**GIVEN EXERCISE:** Quote the Ruby regex text from "class DataExtractor" to "phones: text.scan(PHONE_PATTERN)", word for word.

**TEXT EXCERPT:**
For frequently used patterns, compile them once:

class DataExtractor
  EMAIL_PATTERN = /\b[A-Za-z0-9._%+-]+@[A-Za-z0-9.-]+\.[A-Z|a-z]{2,}\b/.freeze
  PHONE_PATTERN = /\(\d{3}\)\s*\d{3}-\d{4}/.freeze

  def extract_contact_info(text)
    {
      emails: text.scan(EMAIL_PATTERN),
      phones: text.scan(PHONE_PATTERN)
    }
  end
end

2. Use Named Capture Groups

Named groups make your code more readable and maintainable:

def extract_product_details(text)
  pattern = /Product:\s*(?<name>.*?)\s*Price:\s*\$(?<price>\d+\.?\d*)/

  matches = text.scan(pattern)
  matches.map do |name, price|
    { name: name.strip, price: price.to_f }
  end
end

3. Handle Edge Cases

def safe_regex_extract(text, pattern, default = [])
  return default if text.nil? || text.empty?

  begin
    text.scan(pattern)
  rescue RegexpError => e
    puts "Regex error: #{e.message}"
    default
  end
end

When to Use Regex vs. HTML Parsers

While regex is powerful, it's important to understand when to use it versus dedicated HTML parsers:

Use Regex when: - Extracting data from plain text or JavaScript - Working with non-HTML content - Extracting specific patterns (emails, phones, URLs) - Processing large amounts of text efficiently

Use HTML parsers (like Nokogiri) when: - Working with structured HTML - Need to traverse DOM elements - Extracting data based on HTML structure - Handling complex authentication flows where DOM interaction is required

Error Handling and Validation

Always implement proper error handling when using regex for web scraping:

def robust_data_extraction(html_content)
  results = {
    emails: [],
    phones: [],
    urls: [],
    errors: []
  }

  begin
    results[:emails] = extract_emails(html_content)
  rescue => e
    results[:errors] << "Email extraction failed: #{e.message}"
  end

  begin
    results[:phones] = extract_phone_numbers(html_content)
  rescue => e
    results[:errors] << "Phone extraction failed: #{e.message}"
  end

  begin
    results[:urls] = extract_urls(html_content)
  rescue => e
    results[:errors] << "URL extraction failed: #{e.message}"
  end

  results
end

Performance Optimization

For large-scale scraping operations, consider these optimizations:

# Use StringScanner for efficient pattern matching
require 'strscan'

def efficient_pattern_extraction(text, patterns)

**RAW RECORDS:**
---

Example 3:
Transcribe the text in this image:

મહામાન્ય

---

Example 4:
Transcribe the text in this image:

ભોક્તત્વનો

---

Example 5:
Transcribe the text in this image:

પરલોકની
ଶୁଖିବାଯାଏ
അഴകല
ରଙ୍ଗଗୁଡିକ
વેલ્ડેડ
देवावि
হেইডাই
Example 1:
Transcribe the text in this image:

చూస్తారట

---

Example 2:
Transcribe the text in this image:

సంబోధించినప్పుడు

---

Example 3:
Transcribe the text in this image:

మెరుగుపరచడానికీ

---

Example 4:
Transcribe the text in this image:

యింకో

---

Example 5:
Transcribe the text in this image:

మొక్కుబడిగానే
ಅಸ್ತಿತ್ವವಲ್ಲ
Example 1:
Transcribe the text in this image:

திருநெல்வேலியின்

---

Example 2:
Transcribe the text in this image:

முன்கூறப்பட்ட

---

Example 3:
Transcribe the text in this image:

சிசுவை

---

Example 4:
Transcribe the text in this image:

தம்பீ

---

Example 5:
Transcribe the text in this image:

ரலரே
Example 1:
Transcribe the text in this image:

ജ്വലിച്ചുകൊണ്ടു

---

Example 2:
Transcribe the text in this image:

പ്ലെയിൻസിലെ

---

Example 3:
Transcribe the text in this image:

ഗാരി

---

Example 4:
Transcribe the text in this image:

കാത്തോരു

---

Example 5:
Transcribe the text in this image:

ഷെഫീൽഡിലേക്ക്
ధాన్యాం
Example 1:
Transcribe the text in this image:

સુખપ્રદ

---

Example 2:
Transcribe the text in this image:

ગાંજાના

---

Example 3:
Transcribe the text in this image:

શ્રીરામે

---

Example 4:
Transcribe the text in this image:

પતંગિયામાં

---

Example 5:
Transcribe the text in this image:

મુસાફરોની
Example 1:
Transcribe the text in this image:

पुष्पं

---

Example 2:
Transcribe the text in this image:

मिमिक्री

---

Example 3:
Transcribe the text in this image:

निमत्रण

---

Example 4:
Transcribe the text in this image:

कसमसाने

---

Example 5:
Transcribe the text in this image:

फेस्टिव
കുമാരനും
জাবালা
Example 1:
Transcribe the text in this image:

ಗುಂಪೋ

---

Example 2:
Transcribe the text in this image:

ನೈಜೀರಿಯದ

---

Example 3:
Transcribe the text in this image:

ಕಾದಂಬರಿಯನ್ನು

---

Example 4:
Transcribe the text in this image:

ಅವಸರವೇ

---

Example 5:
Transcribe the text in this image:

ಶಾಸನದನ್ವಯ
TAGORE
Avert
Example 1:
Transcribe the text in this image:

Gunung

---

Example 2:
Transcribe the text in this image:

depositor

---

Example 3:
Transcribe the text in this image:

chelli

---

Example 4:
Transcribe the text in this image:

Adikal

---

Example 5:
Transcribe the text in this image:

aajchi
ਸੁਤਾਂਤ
==
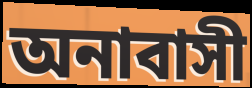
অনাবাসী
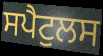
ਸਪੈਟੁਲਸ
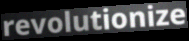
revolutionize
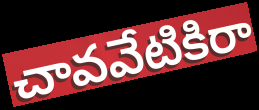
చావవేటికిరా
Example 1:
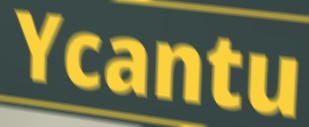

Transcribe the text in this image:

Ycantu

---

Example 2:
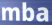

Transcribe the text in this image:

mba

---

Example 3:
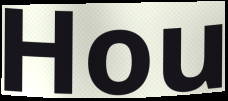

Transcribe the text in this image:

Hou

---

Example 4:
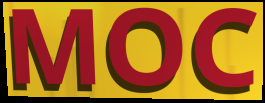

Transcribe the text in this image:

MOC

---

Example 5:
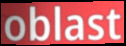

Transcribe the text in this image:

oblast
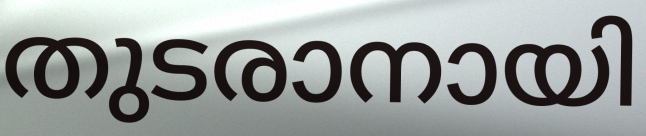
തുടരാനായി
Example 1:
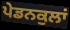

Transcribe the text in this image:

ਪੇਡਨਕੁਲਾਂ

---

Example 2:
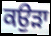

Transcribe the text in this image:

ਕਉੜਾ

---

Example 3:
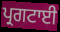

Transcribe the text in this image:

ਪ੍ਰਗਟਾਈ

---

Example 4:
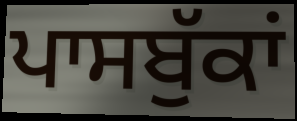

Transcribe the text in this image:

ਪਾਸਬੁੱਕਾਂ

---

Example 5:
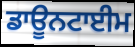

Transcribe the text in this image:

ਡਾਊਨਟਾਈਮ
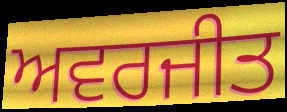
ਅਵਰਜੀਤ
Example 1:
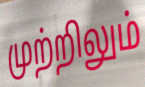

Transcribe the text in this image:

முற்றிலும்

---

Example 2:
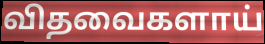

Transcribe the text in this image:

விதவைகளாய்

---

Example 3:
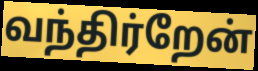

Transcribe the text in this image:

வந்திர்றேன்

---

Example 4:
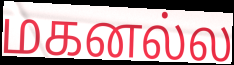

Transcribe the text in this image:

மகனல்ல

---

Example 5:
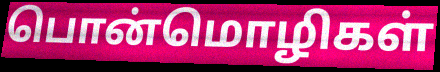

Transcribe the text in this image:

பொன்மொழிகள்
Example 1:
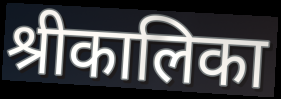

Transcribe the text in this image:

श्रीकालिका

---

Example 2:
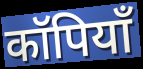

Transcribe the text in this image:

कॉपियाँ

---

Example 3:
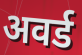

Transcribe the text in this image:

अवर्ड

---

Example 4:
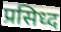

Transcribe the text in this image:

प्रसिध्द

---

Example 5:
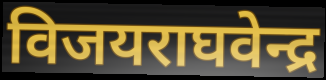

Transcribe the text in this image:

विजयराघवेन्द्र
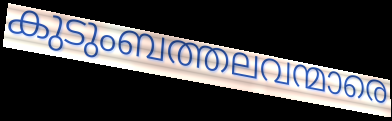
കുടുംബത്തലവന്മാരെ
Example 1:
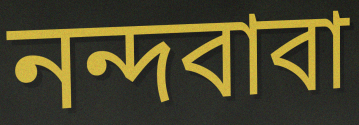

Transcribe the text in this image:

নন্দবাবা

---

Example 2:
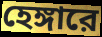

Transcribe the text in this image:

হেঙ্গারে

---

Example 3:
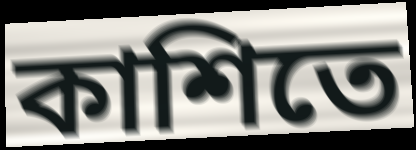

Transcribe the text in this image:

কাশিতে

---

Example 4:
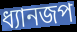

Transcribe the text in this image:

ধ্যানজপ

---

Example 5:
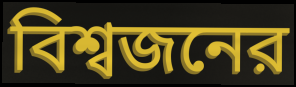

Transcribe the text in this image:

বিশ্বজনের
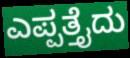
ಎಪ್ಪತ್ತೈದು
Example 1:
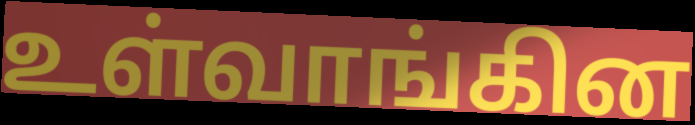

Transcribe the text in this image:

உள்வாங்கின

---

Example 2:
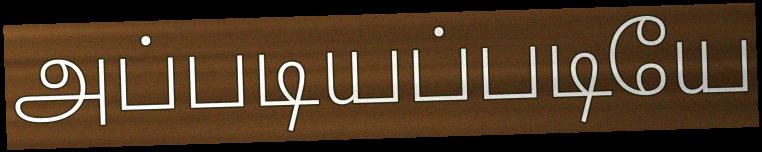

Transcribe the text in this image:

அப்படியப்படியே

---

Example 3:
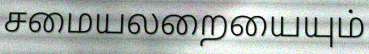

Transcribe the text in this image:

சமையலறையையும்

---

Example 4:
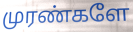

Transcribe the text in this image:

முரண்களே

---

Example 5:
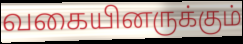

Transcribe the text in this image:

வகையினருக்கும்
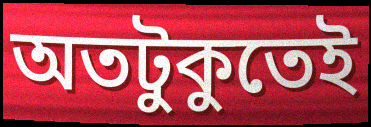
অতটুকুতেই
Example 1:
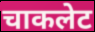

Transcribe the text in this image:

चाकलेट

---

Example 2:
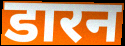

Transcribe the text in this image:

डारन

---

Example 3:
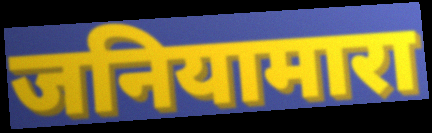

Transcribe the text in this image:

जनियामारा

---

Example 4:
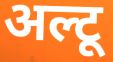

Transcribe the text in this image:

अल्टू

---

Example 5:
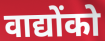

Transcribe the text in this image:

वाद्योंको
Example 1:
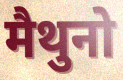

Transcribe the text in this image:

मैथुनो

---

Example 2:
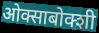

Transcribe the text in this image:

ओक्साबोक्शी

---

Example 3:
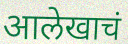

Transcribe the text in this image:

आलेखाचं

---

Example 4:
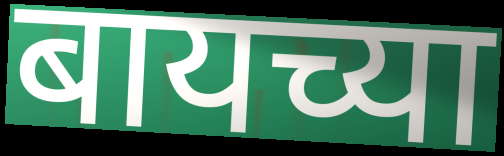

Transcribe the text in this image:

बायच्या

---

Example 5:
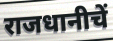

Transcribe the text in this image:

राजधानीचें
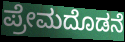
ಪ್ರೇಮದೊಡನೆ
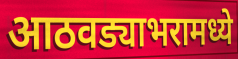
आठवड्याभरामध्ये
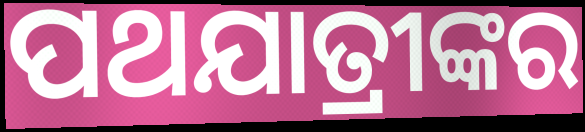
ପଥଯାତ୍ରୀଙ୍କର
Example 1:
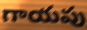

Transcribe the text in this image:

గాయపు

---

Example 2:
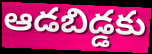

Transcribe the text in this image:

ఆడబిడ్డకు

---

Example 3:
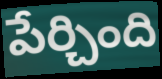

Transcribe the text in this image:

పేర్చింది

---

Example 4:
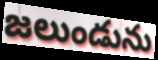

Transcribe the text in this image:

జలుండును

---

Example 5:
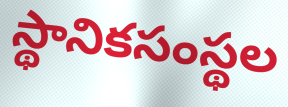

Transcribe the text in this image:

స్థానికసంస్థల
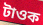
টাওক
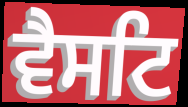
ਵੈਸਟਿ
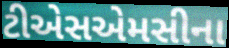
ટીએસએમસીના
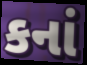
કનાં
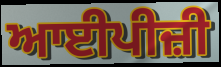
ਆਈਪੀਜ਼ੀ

**THE COMPLETED TASK:**
class DataExtractor
  EMAIL_PATTERN = /\b[A-Za-z0-9._%+-]+@[A-Za-z0-9.-]+\.[A-Z|a-z]{2,}\b/.freeze
  PHONE_PATTERN = /\(\d{3}\)\s*\d{3}-\d{4}/.freeze

  def extract_contact_info(text)
    {
      emails: text.scan(EMAIL_PATTERN),
      phones: text.scan(PHONE_PATTERN)